The second part of the book offers a not very convincing astrological interpretation of the Haywain triptych. The painting is said to represent the influence of Saturn and the central panel is claimed to depict the horoscope of the End of Times. In his analysis Kenis continuously commits observational errors (the growling dog in the exterior panels is said to guard the horse’s skeleton, some scenes around the haywain should be interpreted in a peaceful or pleasant way, the sitting woman to the left is said to give alms to a sleeping beggar…), he considers hay a symbol of time referring to the end of all living things (a meaning that can nowhere be found in late-medieval culture, see De Bruyn 2001a) and in the yellow rectangle of the haywain he draws some far-fetched lines that in the end make up a square and twelve triangles: supposedly the horoscope as drawn up by medieval astrologers. Together these pages are a nice specimen of Hineininterpretierung.

 

Kenis’ chaotic approach of the Garden of Delights in the last part is equally unconvincing and far-fetched.
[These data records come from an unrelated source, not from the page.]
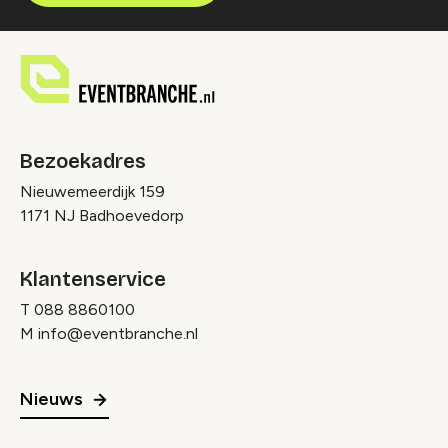
Bezoekadres
Nieuwemeerdijk 159
1171 NJ Badhoevedorp
Klantenservice
T
088 8860100
M
info@eventbranche.nl
Nieuws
All the time, the author relates quotes from cabbalist texts to certain details of the triptych but this never leads to an all-round, harmonic intepretation of the painting as a whole. None of the texts quoted by Kenis give the reader the impression that Bosch was inspired by them, although the author categorically writes on page 124: ‘The person who has read the Zohar, knows that Bosch was inspired by descriptions from this book when he designed his garden’. The descriptions literally and elaborately quoted by Kenis are definitely not capable of convincing the reader of a cabbalist meaning of the Garden of Delights triptych.

 

De Tuin der Kennis also offers the reader a number of illustrations with comments. In some of these comments the Hineininterpretierung is pushed even further than in the normal text. In this respect, what tops it all is the illustration-with-text on pages 94-95, where in a drawing of ten men (attributed to Bosch) the author recognizes Bosch and Van Aelmanghien himself in the last row. At that moment we have largely crossed the borderline of what can be accepted from a scientific point of view and we travel through a region where vicarious shame defines the climate. All the illustrations are presented without any reference and together with the uncountable printing errors and the sloppy layout this casts another slur on this publication, for which in this case not the author himself but the adaptors are responsible. What is, for instance, the meaning of the years in the subtitle (1498-1998)? The colour illustration of the Garden of Delights on the backflap dates the triptych 1504, but even this year is nothing but a random guess, because the dating of the triptych is as yet uncertain. 1998 probably refers to the year in which the author passed away, but the backflap tells us that this happened in the year 1997…

 

It may sound rather arrogant and in this specific case even extremely tactless, but perhaps both adaptors should have decided not to publish this collection of texts. In any case, De Tuin der Kennis 1498-1998 is an incomplete, but unfortunately also a very imperfect and in fact even a redundant book.